Commented by kadoorie-ave at 2008-03-03 11:25
>sugisugi26さま
ああっ、そうでしたーー。sugiさんすみませんでした、物覚え悪くて。
sugiさんのブログとHP拝見しました〜〜。スルスルッと描いた線のイラストがかわいい〜〜。

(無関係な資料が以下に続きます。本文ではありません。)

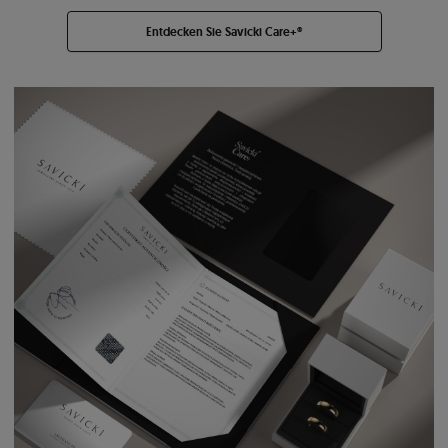
Entdecken Sie Savicki Care+®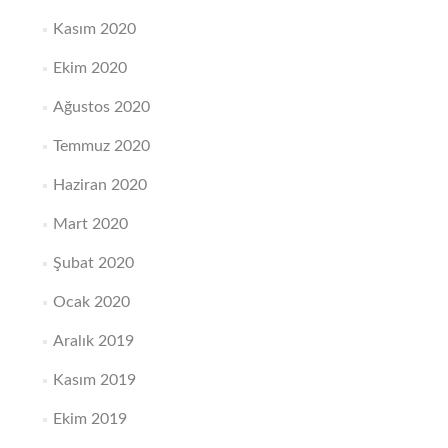
Kasım 2020
Ekim 2020
Ağustos 2020
Temmuz 2020
Haziran 2020
Mart 2020
Şubat 2020
Ocak 2020
Aralık 2019
Kasım 2019
Ekim 2019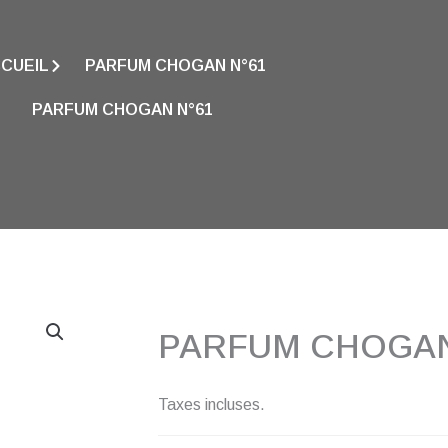
CUEIL
PARFUM CHOGAN N°61
PARFUM CHOGAN N°61
PARFUM CHOGAN
Taxes incluses.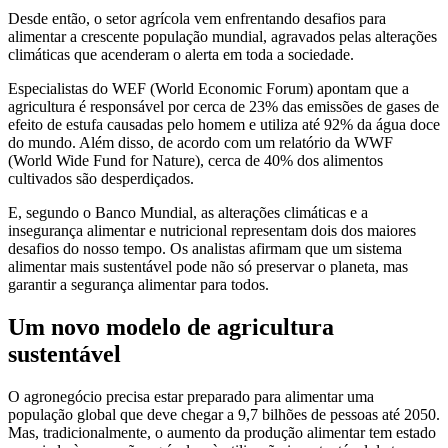
Desde então, o setor agrícola vem enfrentando desafios para
alimentar a crescente população mundial, agravados pelas alterações
climáticas que acenderam o alerta em toda a sociedade.
Especialistas do WEF (World Economic Forum) apontam que a
agricultura é responsável por cerca de 23% das emissões de gases de
efeito de estufa causadas pelo homem e utiliza até 92% da água doce
do mundo. Além disso, de acordo com um relatório da WWF
(World Wide Fund for Nature), cerca de 40% dos alimentos
cultivados são desperdiçados.
E, segundo o Banco Mundial, as alterações climáticas e a
insegurança alimentar e nutricional representam dois dos maiores
desafios do nosso tempo. Os analistas afirmam que um sistema
alimentar mais sustentável pode não só preservar o planeta, mas
garantir a segurança alimentar para todos.
Um novo modelo de agricultura
sustentável
O agronegócio precisa estar preparado para alimentar uma
população global que deve chegar a 9,7 bilhões de pessoas até 2050.
Mas, tradicionalmente, o aumento da produção alimentar tem estado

大阪、実は生まれてからまだ一回も行ったことがないんです(ああ、可哀想な私だ。)
でも、もしかしたら4月に行くことができるかも♪楽しみなんです。
Commented by kadoorie-ave at 2008-03-03 12:32
>YALIN noteさま
劇場で観ると、丁寧に再現された上海の街の雰囲気とか、衣装の魅力の
迫力が違うかもしれません。
でも、繰り返しドレスのディテールを観たいので、DVDも欲しいなあ。
やんさんが買った台湾の特別バージョンは、何が特別だったんでしょう〜?いいなあ。
Commented by kadoorie-ave at 2008-03-03 13:01
>マツモトさま
私は、以前確か『チャイナドレス/1930年代』で検索していて
『大上海糖果號』のサイトを見つけたのでした。
それが、私がはじめて上海に行く直前に「時空旅行ガイド 大上海」という本が出たんです。
あまたある上海ガイドとは一線を画するものでした。
その王華さんご本人と、お友達になって
素晴らしいチャイナ服の数々を見せていただくことになるとは思いませんでした...。

洗濯物って、特にアジアでは観察するのがおもしろいですよね。
私も生活感があるものが好きです。ホテルでもないのに「生活感がなくて素敵」というのはよくわからないんです....。